De la tour Rouge, en suivant le rempart, on arrivait à la porte de Paris : elle était décorée des armes de France ; de celles du duc d'Elbeuf, gouverneur de Picardie ; de Georges de Monchy, marquis d'Hocquincourt, gouverneur général de Péronne, Montdidier et Roye, et de Nicolas de Gomont, capitaine de Montdidier. Au-dessous de ces écussons, un boulet, surmontant les armes de la ville, rappelait que c'était de ce côté qu'elle avait été attaquée et prise en 1523. La date 1665, placée plus bas, indiquait l'époque à laquelle ces armoiries avaient été posées. En 1829, la démolition de cette porte fut jugée indispensable : l'état de délabrement dans lequel elle se trouvait attristait les regards ; son peu de largeur, le coude qu'elle formait et la roideur de la pente, rendaient le passage dangereux ; elle était bâtie de brique et pierre ; les fossés qui la bordaient étaient revêtus de grès. La porte de Paris fut brûlée et détruite en 1470, 1472 et 1523 ; il y avait au-dessus un cavalier d'où l'on dominait le faubourg ; dans la courbe qu'elle décrivait, existaient, à gauche, des bâtiments appelés les Écuries du roi, qui servaient pour les chevaux des gardes du corps en garnison à Montdidier ; elles avaient été construites en 1730. La démolition de la porte de Paris a été une des améliorations les plus heureuses effectuées dans ces dernières années ; depuis, l'aspect de Montdidier a changé d'une manière sensible : la ville est ouverte ; de la Place, on découvre le faubourg de Paris, qui paraît en être le prolongement, et l'on jouit d'une jolie vue sur la campagne.
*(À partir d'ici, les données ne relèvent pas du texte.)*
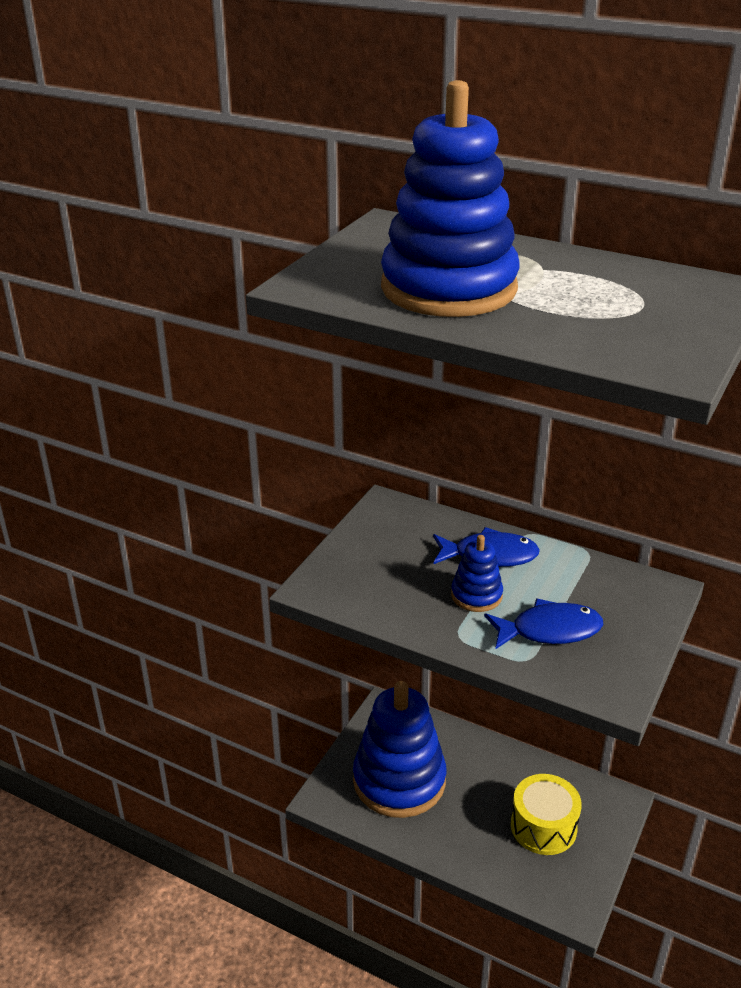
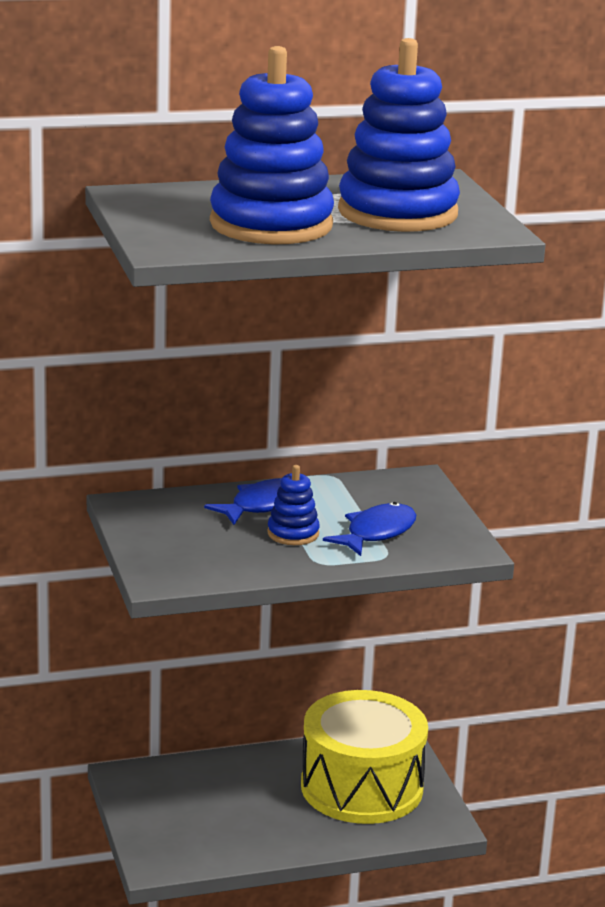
camera: 45 degrees left, 10 degrees down
blue stacking toy [353,681,446,818] -> blue stacking toy moved to [338,38,460,232]
yellow drum [511,774,582,855] -> yellow drum [301,690,428,824], size x1.73

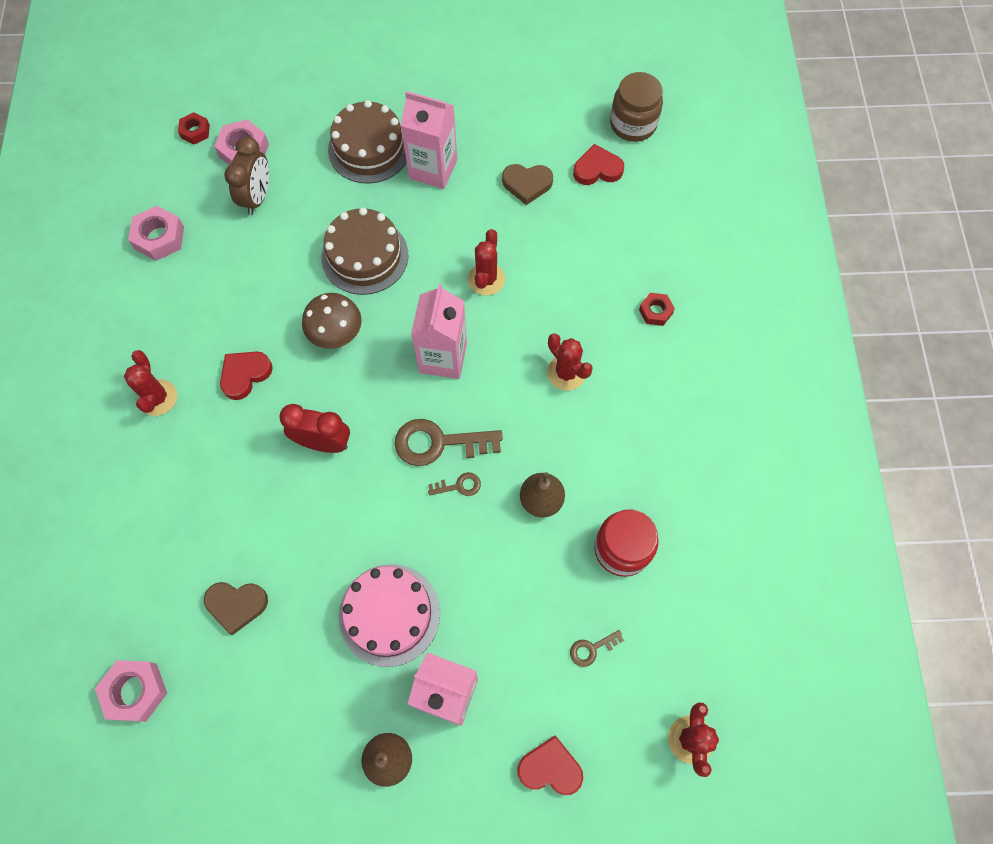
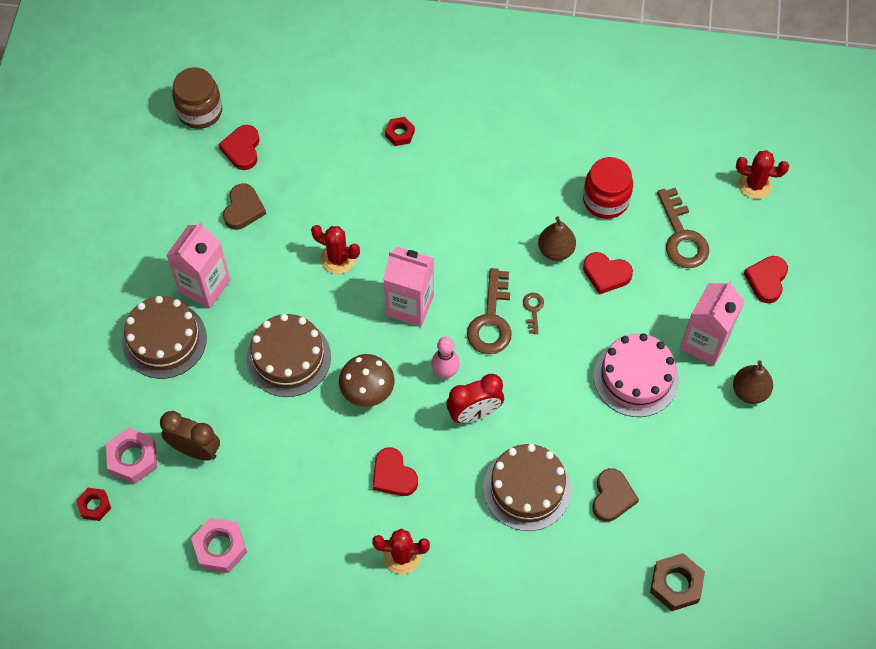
camera: 80 degrees left, 5 degrees down
pink nut [95,660,167,722] -> brown nut [650,553,705,611]
red clock [279,404,350,453] -> red clock turned 135 degrees counterclockwise [447,374,504,423]
red cactus [547,333,593,391] -> none
brown key [570,630,624,667] -> brown key [657,187,709,268], size x2.06
none -> pink bowling pin [431,337,460,379]
none -> brown cake [483,444,571,531]
none -> red heart [583,252,633,295]

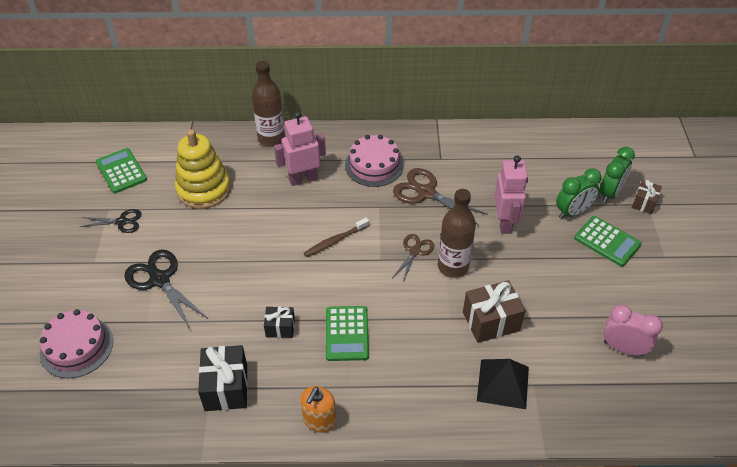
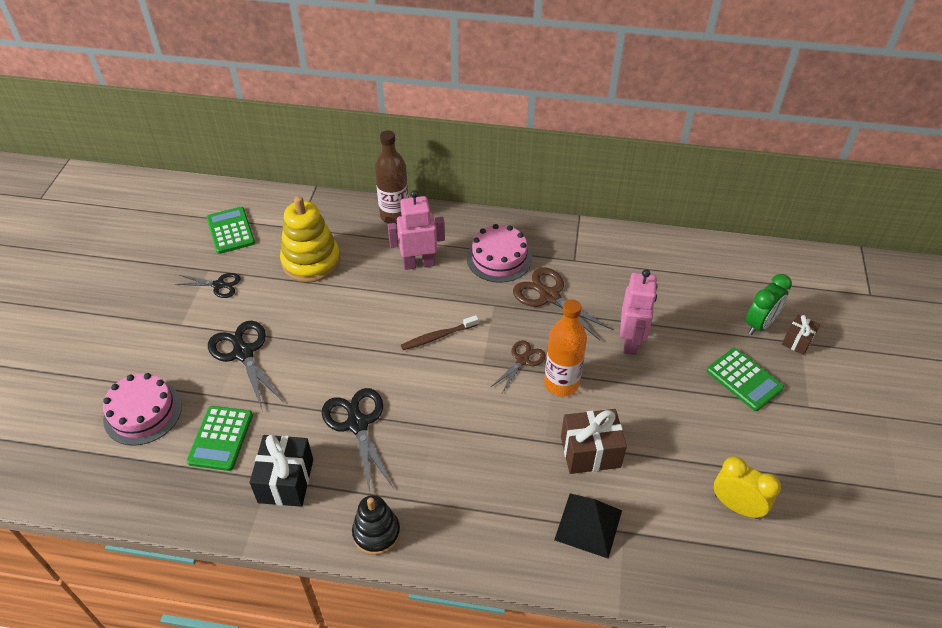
camera: 10 degrees right, 0 degrees up
black gift [264,307,295,338] -> black scissors [322,388,394,493]
orange soap dispenser [300,386,336,432] -> black stacking toy [352,495,400,555]
green calculator [326,306,369,361] -> green calculator moved to [187,406,253,471]
brown bottle [438,189,476,278] -> orange bottle [544,299,587,397]
green clock [556,168,601,219] -> none
pink clock [603,305,663,356] -> yellow clock [714,456,781,519]

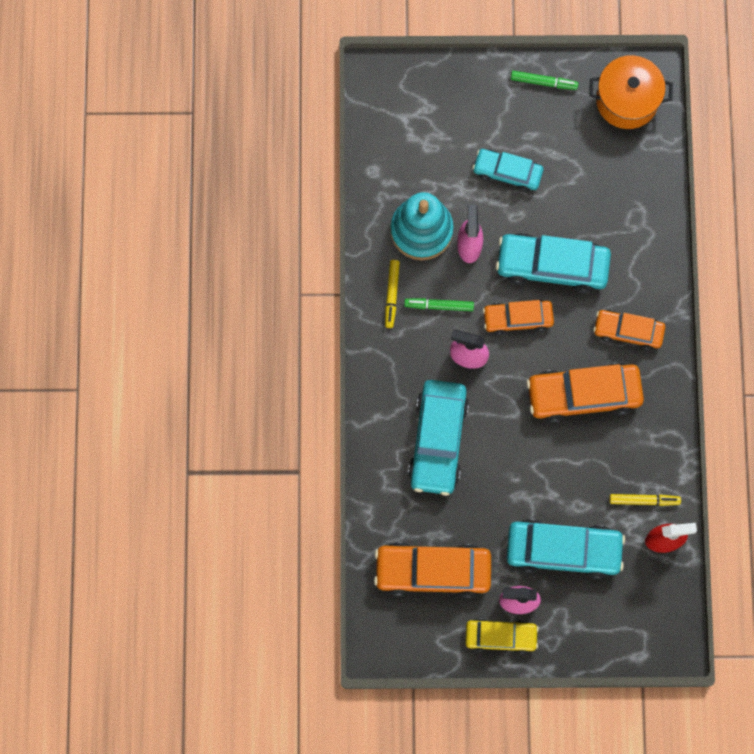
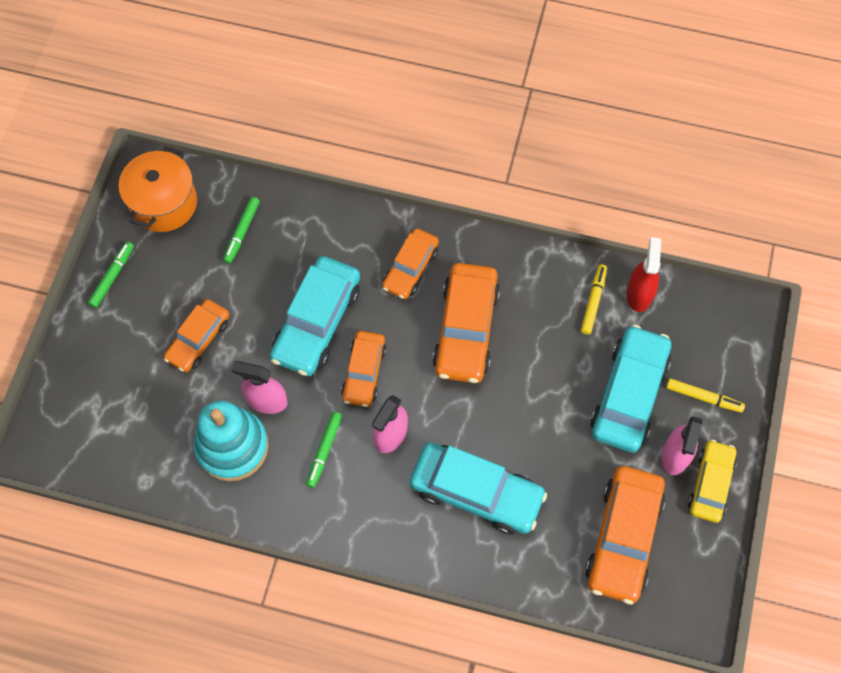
camera: 75 degrees left, 10 degrees down
yellow marker [385,260,400,328] -> yellow marker moved to [666,378,745,413]
turquoise car [472,149,543,192] -> orange car [164,299,229,372]
none -> green marker [223,197,260,264]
Après la porte de Paris, venait la tour Blanche, située à l'extrémité de la rue des Pintelettes, à l'angle du boulevard ; elle tirait son nom de la blancheur des pierres employées dans sa construction. Cette tour, dont il est question dès 1473, était extrêmement forte et formait une saillie très-avancée sur le fossé ; reconstruite en 1618,- elle fut abattue en 1846, pour livrer passage à la route de Rouen à la Capelle : à sa base on remarquait une grande chambre ronde, autour de laquelle étaient pratiqués six enfoncements de forme semi-circulaire, destinés sans doute à serrer des munitions de guerre. Sur cette tour et sur un gros mur de brique contigu, réparé en 1624 et dont il reste encore une partie, on voyait les armes de Bernard Potier de Gesvres, seigneur de Blérencourt, gouverneur général de Péronne, Montdidier et Roye. Venait ensuite la tour du Goulot ; dans un titre de 1515, elle est indiquée sous le nom de tour d'Aigneville, à l'extrémité de la rue des Escoiers, au bout de la poterne.